## [KUTIPAN]
▽

4. Dua mahasiswa tewas dalam aksi demo di Kendari, satu anggota Polri jadi tersangka

Ilustrasi kasus penembakan. IDN Times/Arief Rahmat

Polisi menetapkan Brigadir AM sebagai tersangka kasus tewasnya mahasiswa di Kendari pascademo ricuh di DPRD Sulawesi Tenggara (Sultra).

Kasubdit V Dirpidum Bareskrim Kombes Patoppoi mengatakan, status tersangka ini ditetapkan berdasarkan pencocokan selongsong peluru dengan pistol yang dibawanya saat kejadian. 

"Jadi dari 6 senjata, satu senjata identik dengan dua proyektil dan dua selongsong. Dari hasil uji balistik menyimpulkan 2 proyektil dan 2 selongsong identik dengan senjata api jenis HS yang diduga dibawa oleh Brigadir AM," kata dalam jumpa pers di Mabes Polri, Kamis (7/11). 

Dalam penanganan kasus ini, polisi sudah memeriksa 25 orang saksi termasuk dua ahli yang merupakan dokter, yang juga memeriksa mahasiswa bernama Randi dan Yusuf saat berada di rumah sakit.

△

Menurut kutipan, berapa orang saksi yang sudah diperiksa polisi dalam penanganan kasus ini? Data yang menyusul merupakan bahan tersendiri dan tidak berkaitan dengan kutipan ini.

## [DATA YANG DISEDIAKAN]
▽

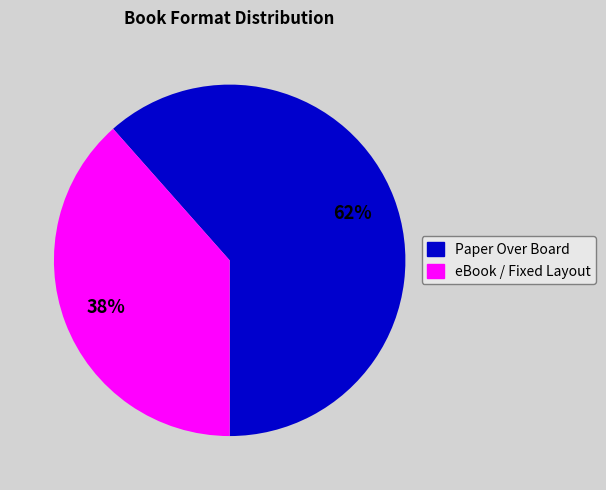

Does any single category account for the majority?

Yes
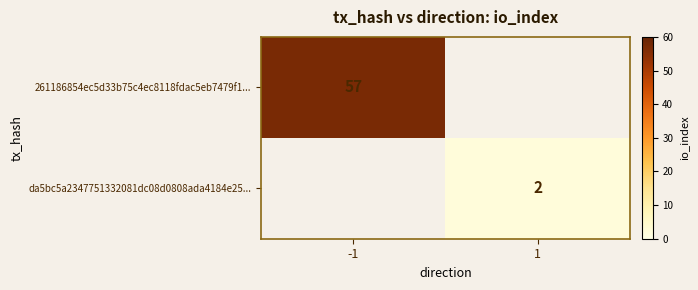

Is it true that 261186854ec5d33b75c4ec8118fdac5eb7479f1... equals 90 at -1?

False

△

## [JAWABAN SOAL]
Polisi sudah memeriksa 25 orang saksi, termasuk dua ahli yang merupakan dokter.